How to complete this task —
Restate the listing below word for word, pictures excluded.

Source material —
________________________
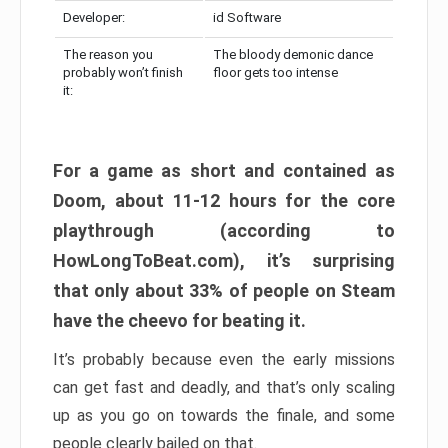
Developer:
id Software
The reason you
The bloody demonic dance
probably won’t finish
floor gets too intense
it:
For a game as short and contained as
Doom, about 11-12 hours for the core
playthrough (according to
HowLongToBeat.com), it’s surprising
that only about 33% of people on Steam
have the cheevo for beating it.
It’s probably because even the early missions
can get fast and deadly, and that’s only scaling
up as you go on towards the finale, and some
people clearly bailed on that.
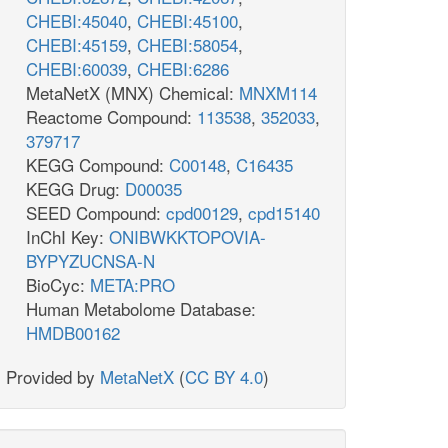
CHEBI:45040
,
CHEBI:45100
,
CHEBI:45159
,
CHEBI:58054
,
CHEBI:60039
,
CHEBI:6286
MetaNetX (MNX) Chemical:
MNXM114
Reactome Compound:
113538
,
352033
,
379717
KEGG Compound:
C00148
,
C16435
KEGG Drug:
D00035
SEED Compound:
cpd00129
,
cpd15140
InChI Key:
ONIBWKKTOPOVIA-
BYPYZUCNSA-N
BioCyc:
META:PRO
Human Metabolome Database:
HMDB00162
Provided by
MetaNetX
(
CC BY 4.0
)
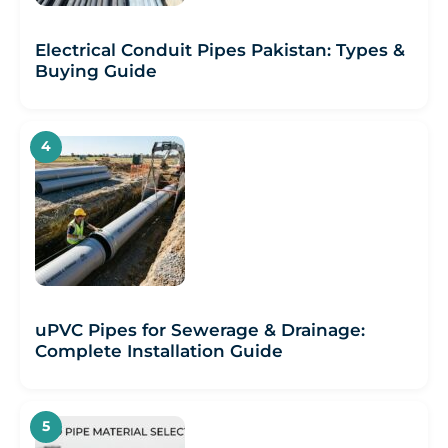
Electrical Conduit Pipes Pakistan: Types &
Buying Guide
uPVC Pipes for Sewerage & Drainage:
Complete Installation Guide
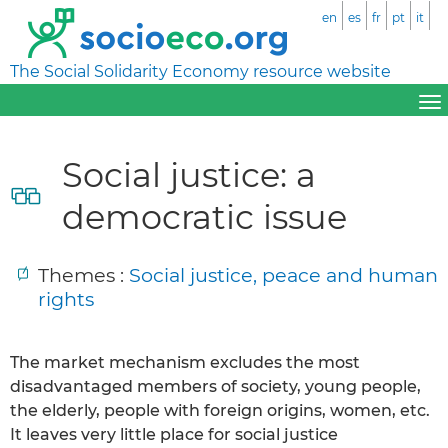
en
es
fr
pt
it
The Social Solidarity Economy resource website
Social justice: a
democratic issue
Themes :
Social justice, peace and human
rights
The market mechanism excludes the most
disadvantaged members of society, young people,
the elderly, people with foreign origins, women, etc.
It leaves very little place for social justice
________________________
Your response —
Developer:
id Software
The reason you
The bloody demonic dance
probably won’t finish
floor gets too intense
it:
For a game as short and contained as
Doom, about 11-12 hours for the core
playthrough (according to
HowLongToBeat.com), it’s surprising
that only about 33% of people on Steam
have the cheevo for beating it.
It’s probably because even the early missions
can get fast and deadly, and that’s only scaling
up as you go on towards the finale, and some
people clearly bailed on that.
CHEBI:45040
,
CHEBI:45100
,
CHEBI:45159
,
CHEBI:58054
,
CHEBI:60039
,
CHEBI:6286
MetaNetX (MNX) Chemical:
MNXM114
Reactome Compound:
113538
,
352033
,
379717
KEGG Compound:
C00148
,
C16435
KEGG Drug:
D00035
SEED Compound:
cpd00129
,
cpd15140
InChI Key:
ONIBWKKTOPOVIA-
BYPYZUCNSA-N
BioCyc:
META:PRO
Human Metabolome Database:
HMDB00162
Provided by
MetaNetX
(
CC BY 4.0
)
Electrical Conduit Pipes Pakistan: Types &
Buying Guide
uPVC Pipes for Sewerage & Drainage:
Complete Installation Guide
en
es
fr
pt
it
The Social Solidarity Economy resource website
Social justice: a
democratic issue
Themes :
Social justice, peace and human
rights
The market mechanism excludes the most
disadvantaged members of society, young people,
the elderly, people with foreign origins, women, etc.
It leaves very little place for social justice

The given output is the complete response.